(Data extracts)
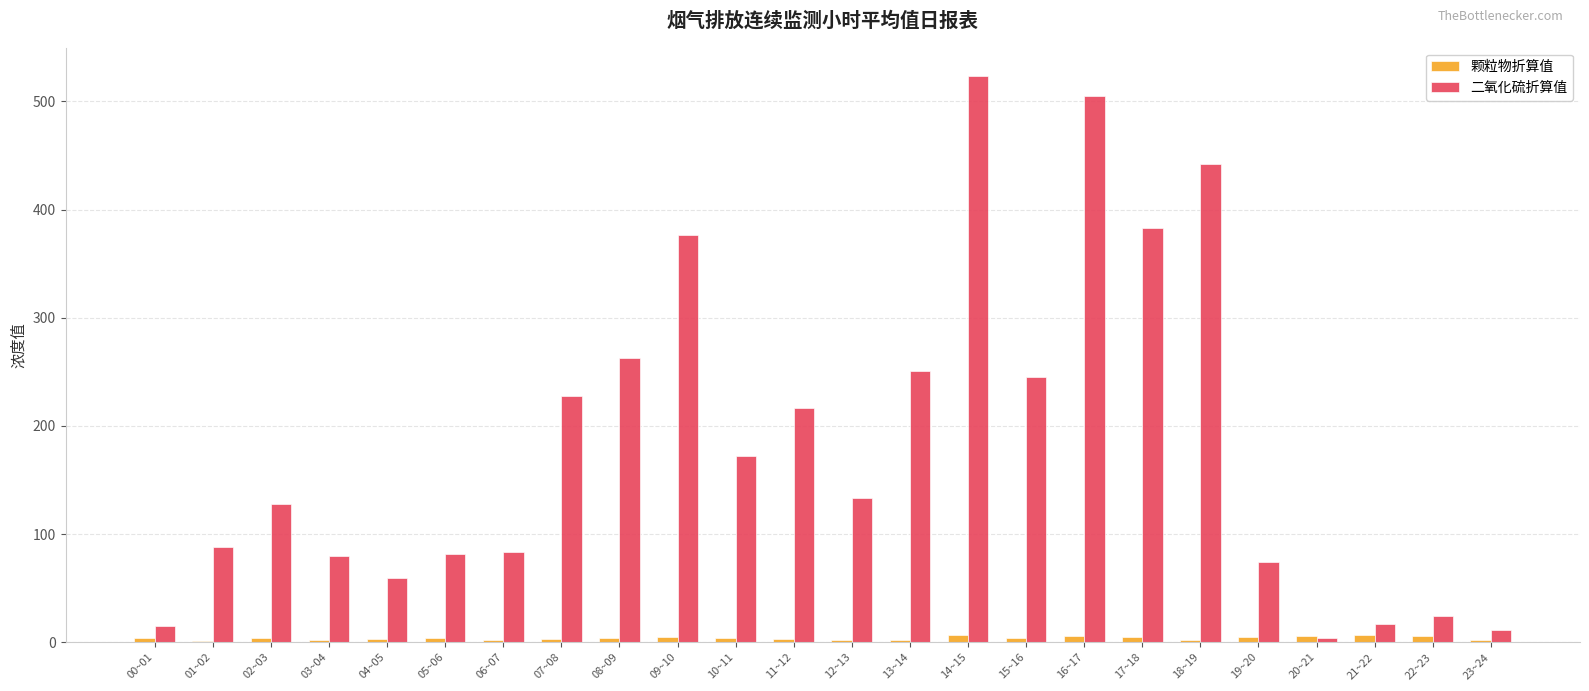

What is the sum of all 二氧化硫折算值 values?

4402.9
(End Data extracts)
(Data extracts)
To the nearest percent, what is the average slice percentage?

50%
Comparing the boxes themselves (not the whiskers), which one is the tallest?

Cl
(End Data extracts)
(Data extracts)
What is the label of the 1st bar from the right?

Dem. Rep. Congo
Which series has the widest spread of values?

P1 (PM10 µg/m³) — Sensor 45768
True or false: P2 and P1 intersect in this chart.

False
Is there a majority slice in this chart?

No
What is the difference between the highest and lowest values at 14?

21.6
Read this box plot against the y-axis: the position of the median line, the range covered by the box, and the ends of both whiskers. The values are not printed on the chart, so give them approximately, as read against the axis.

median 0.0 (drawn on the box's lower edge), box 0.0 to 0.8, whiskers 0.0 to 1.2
(End Data extracts)
Exercise prompt: Pull out every line of the listing above that contains the word "slice", matching its exact case.

Output for this task:
To the nearest percent, what is the average slice percentage?
Is there a majority slice in this chart?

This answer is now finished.